The Trump administration is unflinching in its misbegotten campaign to protect the coal industry from what has become an obvious and inevitable decline. Eight months in, the administration has already killed, or is in the process of killing, rules that would prevent the dumping of coal mining wastes in streams, impose a temporary moratorium on new mine leases in the West, and reduce greenhouse gas emissions from coal-fired power plants — one of President Barack Obama’s most important efforts to resist climate change. All of this to prop up an industry whose workers would be best served not by false promises of new mining jobs, but by aggressive programs to retrain them for a changing economy.
The latest ritualistic bow from Scott Pruitt, the administrator of the Environmental Protection Agency who has presented himself as an industry savior, was to order last week a two-year postponement of the Obama administration’s tighter controls on lead, mercury, arsenic and other coal plant wastes that threaten human health. Delaying the rule’s effective date to November 2020, Mr. Pruitt said, merely “resets the clock.”
What it does, rather, is to try to twist the clock back to the day when coal was essentially a monopoly fuel, a day that practical-minded utility executives know is long gone. In fact, these executives are busily shutting down coal-fired plants in favor of more affordable energy sources like natural gas and wind and solar power.

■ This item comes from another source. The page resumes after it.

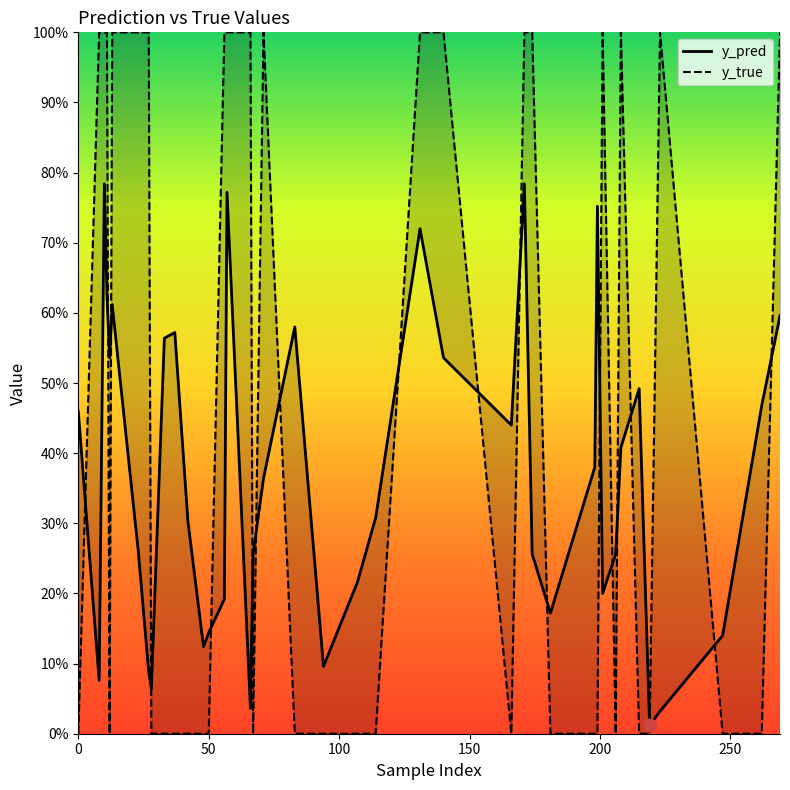

What are all the series names shown in the legend?

y_pred, y_true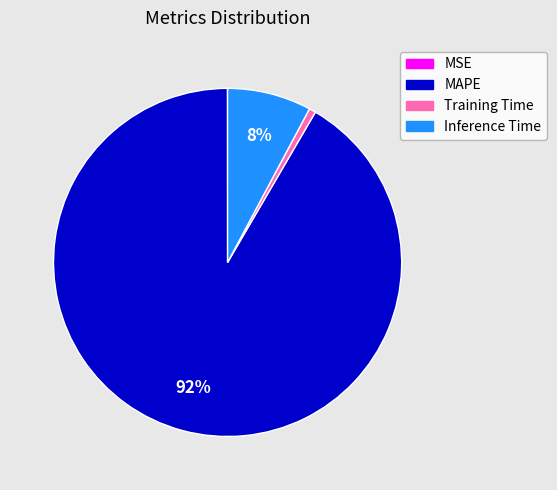

To the nearest percent, what portion does Training Time represent?

1%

“We’re not going to build any more coal plants; that’s not going to happen,” Chris Beam, head of Appalachian Power, West Virginia’s largest utility, bluntly told the state last April, despite President Trump’s phantasmagorical campaign promise to resurrect lost jobs for coal miners. No less candid, Lynn Good, the head of Duke Energy, America’s largest utility, defended the closing of 12 coal plants across five years, with more to come, in order to cut the company’s coal-fired energy output by a third: “Our strategy will continue to be to drive carbon out of our business.”